Thomas Haemmerli trug schon eine Kamera auf sich, als wir uns 1994 auf der »10vor10«-Redaktion kennenlernten. Diese zog er jeweils aus der Tasche, wenn eine Diskussion, ein Bild oder eine Szene seine Fantasie anregten. Als er am 8. März 2004 den verhängnisvollen Anruf der Zürcher Kripo entgegennahm und einige der aufwühlendsten Wochen in seinem Leben begannen, hat Haemmerli genau gleich reagiert. Er hat die Kamera ausgepackt und zu drehen begonnen.
Haemmerlis oft experimentellen, zuweilen auch kuriosen Fernsehreportagen waren mir in bester Erinnerung geblieben. Im Sommer 2005 erzählte er mir bei einem Brainstorming für mögliche gemeinsame Projekte am Rande auch vom Tod seiner Mutter. Und von rund 30 Stunden DV-Material das seit der Räumung der Horrorwohnung ungesehen in seinem Büchergestell lag. Die Geschichte wühlte mich auf und hat mich seither nicht mehr losgelassen.
Ungewöhnliche ist die Geschichte nicht, weil sie sich ereignet hat, sondern weil sie dokumentiert ist.
Weil Haemmerli dort weiterdrehte, wo wir alle lieber die Augen schliessen — vor allem, wenn unsere eigene Familie tangiert ist. Er zwingt uns damit zur Auseinandersetzung mit dem unerfüllten Wunsch nach heiler Welt und einem der letzten Tabus unserer Gesellschaft, dem Tod.
Haemmerli dachte anfangs, dass sich aus dem gedrehten Material ein Kurzfilm machen liesse, »den wir vielleicht mal den Freunden zeigen könnten«. Aber bald schon wurde klar, dass dieser Film auf weit grösseres Interesse stiess. Die Fernsehstationen und Kulturstiftungen reagierten fast ausnahmslos positiv, und nie zuvor hatte ich ein Projekt schneller finanziert. Was mich aber am meisten bestärkte, waren die persönlichen Reaktionen unserer Partner, Co-Produzenten und Förderer. Jedem Pitch — und ich habe das Projekt sehr oft gepitcht — folgte eine lange Diskussion, die sich oft zu einem persönlichen Gespräch über eigene Erlebnisse, Anekdoten und manchmal auch Ängste ausweitete.
Diese Nachhaltigkeit ist das Herausragende des Films.
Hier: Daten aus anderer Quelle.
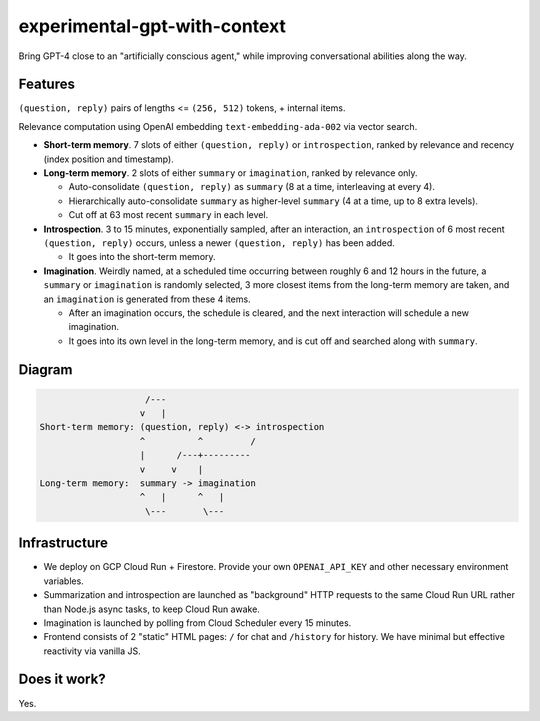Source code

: experimental-gpt-with-context
=============================

Bring GPT-4 close to an "artificially conscious agent,"
while improving conversational abilities along the way.


Features
--------

``(question, reply)`` pairs of lengths <= ``(256, 512)`` tokens,
+ internal items.

Relevance computation using OpenAI embedding ``text-embedding-ada-002``
via vector search.

- **Short-term memory**. 7 slots of either ``(question, reply)``
  or ``introspection``, ranked by relevance and recency
  (index position and timestamp).

- **Long-term memory**. 2 slots of either ``summary`` or ``imagination``,
  ranked by relevance only.

  - Auto-consolidate ``(question, reply)`` as ``summary`` (8 at a time,
    interleaving at every 4).

  - Hierarchically auto-consolidate ``summary`` as higher-level ``summary``
    (4 at a time, up to 8 extra levels).

  - Cut off at 63 most recent ``summary`` in each level.

- **Introspection**. 3 to 15 minutes, exponentially sampled, after an interaction,
  an ``introspection`` of 6 most recent ``(question, reply)`` occurs,
  unless a newer ``(question, reply)`` has been added.

  - It goes into the short-term memory.

- **Imagination**. Weirdly named, at a scheduled time occurring between roughly
  6 and 12 hours in the future, a ``summary`` or ``imagination`` is randomly selected,
  3 more closest items from the long-term memory are taken, and an ``imagination``
  is generated from these 4 items.

  - After an imagination occurs, the schedule is cleared, and the next interaction
    will schedule a new imagination.

  - It goes into its own level in the long-term memory, and is cut off
    and searched along with ``summary``.


Diagram
-------

.. code-block:: none

                       /---
                      v   |
   Short-term memory: (question, reply) <-> introspection
                      ^          ^         /
                      |      /---+---------
                      v     v    |
   Long-term memory:  summary -> imagination
                      ^   |      ^   |
                       \---       \---


Infrastructure
--------------

- We deploy on GCP Cloud Run + Firestore. Provide your own ``OPENAI_API_KEY``
  and other necessary environment variables.

- Summarization and introspection are launched as "background" HTTP requests
  to the same Cloud Run URL rather than Node.js async tasks, to keep
  Cloud Run awake.

- Imagination is launched by polling from Cloud Scheduler every 15 minutes.

- Frontend consists of 2 "static" HTML pages: ``/`` for chat
  and ``/history`` for history. We have minimal but effective reactivity
  via vanilla JS.


Does it work?
-------------

Yes.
Dadurch, dass die Brüder Haemmerli ehrlich, mit Humor und ohne falsche Hemmungen darüber erzählen, was ihnen passierte, schaffen sie eine Gesprächsbasis, auf der sich plötzlich heikle Themen zu Hause und in unseren Familien diskutieren lassen.
Es ist ein Film, der die grossen Fragen nach dem Leben und seinem Sinn, nach dem Verhältnis von Eltern und Kindern und den Fährnissen der heutigen Konsumgesellschaft anspricht, ohne sentimental oder moralisierend zu wirken.
Haemmerli umschifft die drohende Gefahr einer peinlichen Selbstverständigungsarbeit und schafft stattdessen einen intelligenten, innovativen und anregenden Film für ein Publikum, das sich den grossen Fragen des Lebens stellen mag. Entstanden ist dabei ein Familienfilm für Erwachsene.